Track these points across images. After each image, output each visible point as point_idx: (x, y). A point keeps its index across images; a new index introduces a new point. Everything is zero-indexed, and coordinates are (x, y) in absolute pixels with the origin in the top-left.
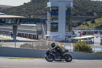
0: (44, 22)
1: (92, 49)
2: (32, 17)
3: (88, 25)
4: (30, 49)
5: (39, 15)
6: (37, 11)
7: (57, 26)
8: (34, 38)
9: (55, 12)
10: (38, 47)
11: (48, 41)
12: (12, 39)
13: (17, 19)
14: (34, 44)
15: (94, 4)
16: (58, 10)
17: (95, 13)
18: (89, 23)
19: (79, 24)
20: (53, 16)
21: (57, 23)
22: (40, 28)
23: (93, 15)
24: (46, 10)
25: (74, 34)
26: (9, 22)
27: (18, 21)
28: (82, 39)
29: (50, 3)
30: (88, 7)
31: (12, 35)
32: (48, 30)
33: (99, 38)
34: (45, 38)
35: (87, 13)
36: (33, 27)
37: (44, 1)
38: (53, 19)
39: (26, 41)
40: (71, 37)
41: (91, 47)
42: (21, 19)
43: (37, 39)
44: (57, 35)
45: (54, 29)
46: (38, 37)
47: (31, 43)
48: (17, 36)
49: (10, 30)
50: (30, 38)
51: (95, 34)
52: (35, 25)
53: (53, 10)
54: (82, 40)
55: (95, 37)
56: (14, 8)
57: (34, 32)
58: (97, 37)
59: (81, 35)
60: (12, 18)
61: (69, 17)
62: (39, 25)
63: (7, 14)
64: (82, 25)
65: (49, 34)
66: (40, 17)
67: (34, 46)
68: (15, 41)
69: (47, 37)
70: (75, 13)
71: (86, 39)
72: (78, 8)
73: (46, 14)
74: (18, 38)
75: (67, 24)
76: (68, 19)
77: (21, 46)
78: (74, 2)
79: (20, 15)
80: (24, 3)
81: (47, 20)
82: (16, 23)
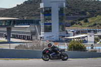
0: (37, 23)
1: (86, 48)
2: (25, 18)
3: (81, 24)
5: (32, 16)
6: (30, 13)
7: (51, 27)
8: (28, 39)
9: (48, 12)
10: (32, 48)
11: (42, 42)
12: (7, 41)
13: (10, 21)
14: (29, 44)
15: (87, 3)
16: (50, 10)
17: (87, 13)
18: (82, 22)
19: (72, 24)
20: (46, 17)
21: (51, 24)
22: (34, 29)
23: (86, 15)
24: (39, 11)
25: (67, 33)
27: (12, 22)
28: (76, 38)
29: (43, 3)
30: (81, 6)
31: (6, 36)
32: (42, 30)
33: (93, 36)
34: (39, 38)
35: (79, 12)
36: (27, 28)
37: (37, 2)
38: (46, 19)
39: (20, 43)
40: (64, 37)
41: (85, 46)
42: (14, 21)
43: (32, 39)
44: (50, 35)
45: (48, 29)
46: (32, 38)
47: (26, 44)
48: (11, 37)
49: (4, 32)
50: (24, 39)
51: (88, 33)
52: (29, 26)
53: (46, 11)
54: (76, 40)
55: (88, 36)
56: (7, 10)
57: (27, 33)
58: (91, 36)
59: (74, 34)
60: (6, 20)
61: (62, 17)
64: (75, 25)
65: (43, 34)
66: (33, 18)
67: (28, 47)
68: (9, 42)
69: (41, 38)
70: (68, 12)
71: (79, 38)
72: (70, 7)
73: (39, 15)
74: (12, 40)
75: (60, 24)
76: (61, 19)
77: (16, 47)
78: (67, 2)
79: (13, 17)
80: (17, 5)
81: (40, 20)
82: (10, 25)
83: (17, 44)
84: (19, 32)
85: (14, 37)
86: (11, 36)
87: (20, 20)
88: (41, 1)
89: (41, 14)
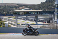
0: (53, 13)
2: (46, 10)
4: (46, 28)
5: (50, 9)
6: (49, 7)
8: (48, 22)
10: (50, 27)
11: (55, 24)
13: (38, 12)
22: (51, 17)
24: (54, 6)
26: (33, 14)
27: (39, 13)
29: (56, 2)
31: (35, 21)
32: (56, 17)
34: (54, 22)
36: (47, 16)
37: (53, 1)
39: (43, 24)
46: (50, 22)
47: (46, 25)
49: (34, 18)
50: (45, 22)
52: (48, 15)
56: (36, 5)
57: (47, 19)
60: (35, 12)
62: (50, 15)
63: (32, 9)
65: (56, 20)
66: (51, 10)
67: (48, 27)
68: (37, 24)
69: (55, 22)
77: (41, 27)
79: (39, 10)
80: (42, 3)
82: (37, 14)
83: (41, 26)
84: (43, 19)
85: (40, 21)
86: (38, 21)
87: (43, 12)
88: (55, 0)
89: (55, 8)
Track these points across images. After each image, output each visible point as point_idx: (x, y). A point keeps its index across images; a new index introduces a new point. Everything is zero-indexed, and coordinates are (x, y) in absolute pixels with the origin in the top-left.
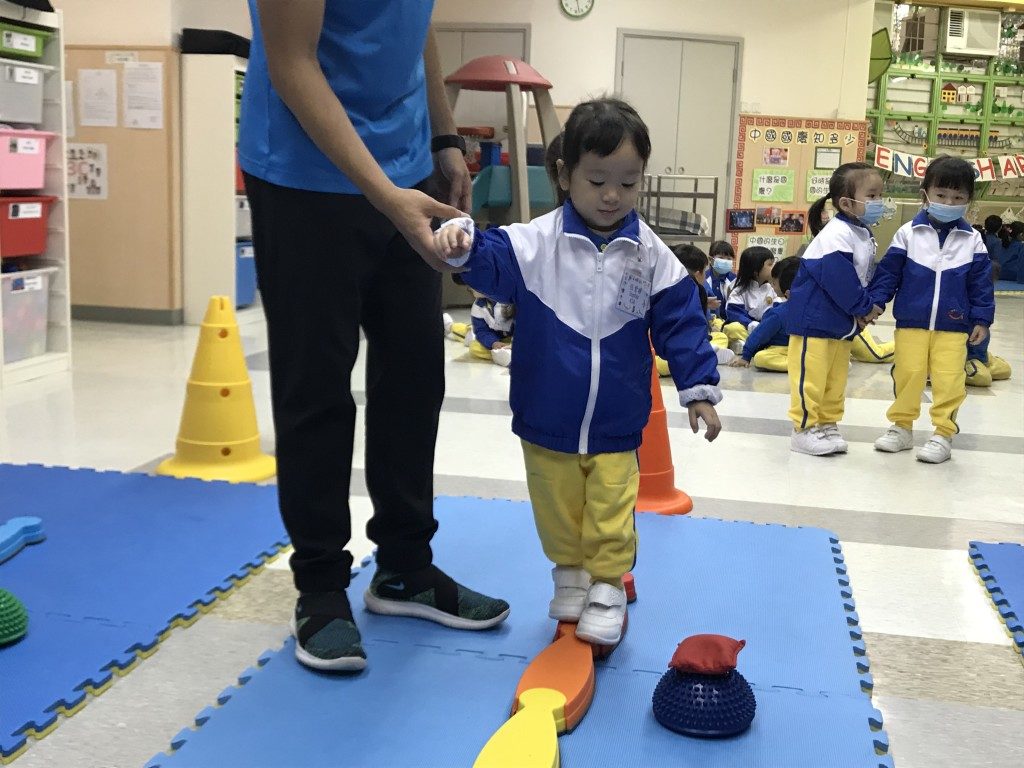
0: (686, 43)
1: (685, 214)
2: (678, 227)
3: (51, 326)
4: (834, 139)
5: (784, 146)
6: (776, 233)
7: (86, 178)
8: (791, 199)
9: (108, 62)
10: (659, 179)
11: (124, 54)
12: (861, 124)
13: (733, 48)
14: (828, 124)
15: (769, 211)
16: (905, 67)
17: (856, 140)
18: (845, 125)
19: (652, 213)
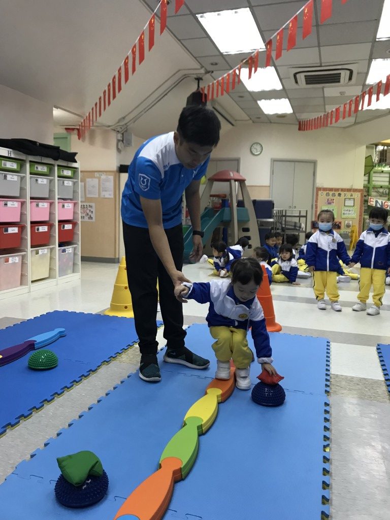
0: (296, 163)
1: (295, 223)
2: (293, 227)
3: (74, 264)
4: (351, 195)
5: (333, 198)
7: (88, 214)
9: (96, 176)
10: (286, 211)
11: (101, 173)
12: (362, 190)
13: (313, 164)
14: (349, 190)
16: (380, 168)
17: (360, 195)
18: (355, 190)
19: (283, 223)
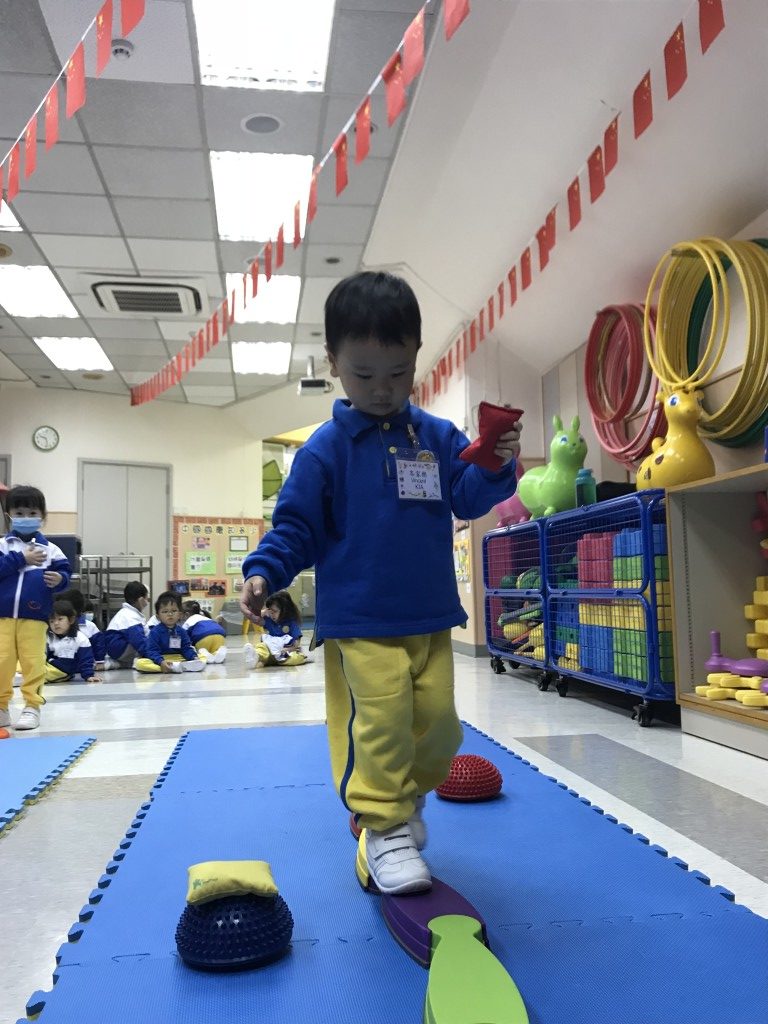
____________________
Goal of the exercise: The reply should hold the entries above from the line with "51: (95, 34)" to the line with "88: (41, 1)", duplicated exactly, pictures excluded.

Task output:
51: (95, 34)
52: (35, 25)
53: (53, 10)
54: (82, 40)
55: (95, 37)
56: (14, 8)
57: (34, 32)
58: (97, 37)
59: (81, 35)
60: (12, 18)
61: (69, 17)
62: (39, 25)
63: (7, 14)
64: (82, 25)
65: (49, 34)
66: (40, 17)
67: (34, 46)
68: (15, 41)
69: (47, 37)
70: (75, 13)
71: (86, 39)
72: (78, 8)
73: (46, 14)
74: (18, 38)
75: (67, 24)
76: (68, 19)
77: (21, 46)
78: (74, 2)
79: (20, 15)
80: (24, 3)
81: (47, 20)
82: (16, 23)
0: (37, 23)
1: (86, 48)
2: (25, 18)
3: (81, 24)
5: (32, 16)
6: (30, 13)
7: (51, 27)
8: (28, 39)
9: (48, 12)
10: (32, 48)
11: (42, 42)
12: (7, 41)
13: (10, 21)
14: (29, 44)
15: (87, 3)
16: (50, 10)
17: (87, 13)
18: (82, 22)
19: (72, 24)
20: (46, 17)
21: (51, 24)
22: (34, 29)
23: (86, 15)
24: (39, 11)
25: (67, 33)
27: (12, 22)
28: (76, 38)
29: (43, 3)
30: (81, 6)
31: (6, 36)
32: (42, 30)
33: (93, 36)
34: (39, 38)
35: (79, 12)
36: (27, 28)
37: (37, 2)
38: (46, 19)
39: (20, 43)
40: (64, 37)
41: (85, 46)
42: (14, 21)
43: (32, 39)
44: (50, 35)
45: (48, 29)
46: (32, 38)
47: (26, 44)
48: (11, 37)
49: (4, 32)
50: (24, 39)
51: (88, 33)
52: (29, 26)
53: (46, 11)
54: (76, 40)
55: (88, 36)
56: (7, 10)
57: (27, 33)
58: (91, 36)
59: (74, 34)
60: (6, 20)
61: (62, 17)
64: (75, 25)
65: (43, 34)
66: (33, 18)
67: (28, 47)
68: (9, 42)
69: (41, 38)
70: (68, 12)
71: (79, 38)
72: (70, 7)
73: (39, 15)
74: (12, 40)
75: (60, 24)
76: (61, 19)
77: (16, 47)
78: (67, 2)
79: (13, 17)
80: (17, 5)
81: (40, 20)
82: (10, 25)
83: (17, 44)
84: (19, 32)
85: (14, 37)
86: (11, 36)
87: (20, 20)
88: (41, 1)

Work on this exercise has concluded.